She went from zero to smokin in five shots
So after i got done, she went over and got out her gecko, I felt like I was in an X rated geiko commercial.
Balcony sex scratched the shit out of my phone. Whups.
I don't think the cop knew you were on ecstasy until you asked for a back rub.
Restaurants Roasting People Who Gave Them Negative Yelp Reviews (25 Pics)
I just won't go as hard tonight. Four dollar ladies night drink or drown is not a good idea for me. I like to get my money's worth.
Do you know how hard it is to write about pediatric crohn's when we're trying to figure out the keg situation for graduation?
You slammed your face into the toilet and declared you were moving your bed into the bathroom in the morning. Also, you insisted on crawling everywhere because feet are "overrated."
I moved my bed to the living room so when a girl walks in she has to decide right away if shes in or out
Brightest idea yet: lets drink enough at ladies-drink-free nights to make up for the cost of tampons. Breaking even on having vaginas!

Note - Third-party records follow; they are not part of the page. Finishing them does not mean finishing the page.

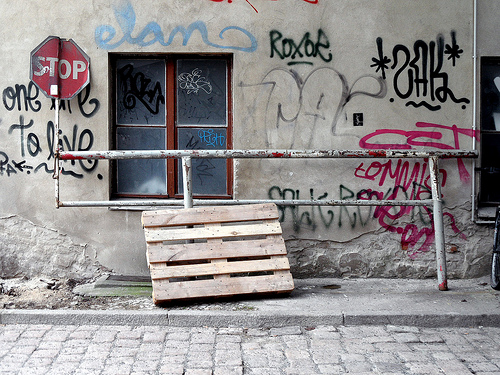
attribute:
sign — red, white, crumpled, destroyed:
[30, 35, 91, 99]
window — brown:
[110, 54, 235, 201]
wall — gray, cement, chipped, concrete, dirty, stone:
[1, 1, 496, 277]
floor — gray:
[5, 278, 499, 374]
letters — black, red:
[1, 1, 476, 253]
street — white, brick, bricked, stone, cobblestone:
[1, 325, 496, 374]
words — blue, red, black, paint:
[2, 1, 476, 256]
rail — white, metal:
[55, 151, 479, 290]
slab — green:
[89, 279, 152, 295]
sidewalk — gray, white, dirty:
[1, 278, 497, 315]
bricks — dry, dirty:
[1, 325, 497, 375]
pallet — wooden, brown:
[142, 204, 293, 301]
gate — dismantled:
[55, 149, 478, 292]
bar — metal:
[55, 150, 478, 159]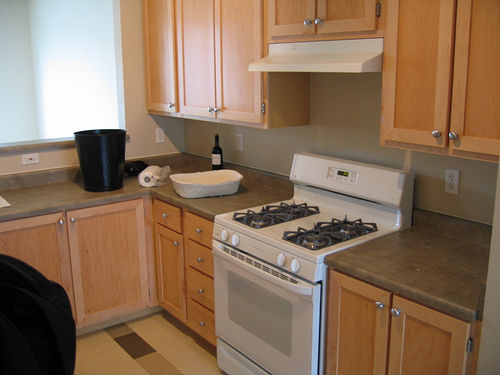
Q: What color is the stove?
A: White.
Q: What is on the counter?
A: A bottle of wine.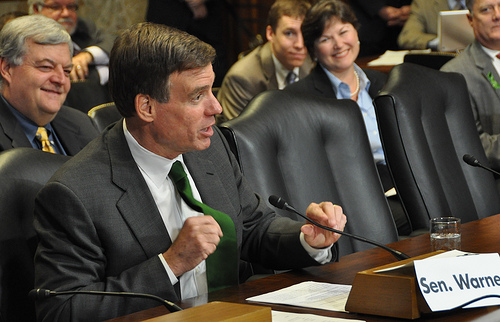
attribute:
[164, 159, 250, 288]
tie — green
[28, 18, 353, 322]
man — talking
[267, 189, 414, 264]
microphone — black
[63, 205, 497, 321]
table — brown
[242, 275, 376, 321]
paper — white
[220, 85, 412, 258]
chair — black, empty, leather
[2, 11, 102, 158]
man — old, sitting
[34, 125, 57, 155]
tie — yellow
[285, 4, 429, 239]
women — smiling, laughing, sitting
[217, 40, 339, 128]
suit jacket — grey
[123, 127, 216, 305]
shirt — white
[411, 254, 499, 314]
name tag — white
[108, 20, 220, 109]
hair — black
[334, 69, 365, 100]
pearls — white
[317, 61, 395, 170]
shirt — blue, open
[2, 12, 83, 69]
hair — grey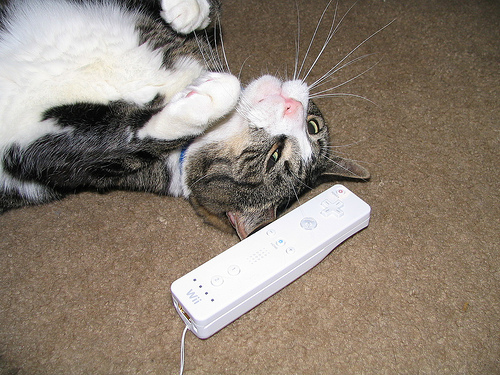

Woman Posts Harassing DMs From Creep Online, Now He’s Upset Because People Told His Mom
I'm so drunk. Liken realign drink
Like really drunk?
Or did you enjoy repositioning your drink?
that's the first time I've heard "shenanigans" and "apocalypse" in the same sentence
So i had a feeling this dude with one leg in a wheelchair was following me around Walmart turns out I was right. He just asked for a picture of my feet.
i mean i let him but still...
We were having a serious discussion about Blue's Clues and I just kept thinking, 'you've seen me naked'.
I just don't understand why we can't have sex in the house. I'll come see you but I'll have to think about the barn thing.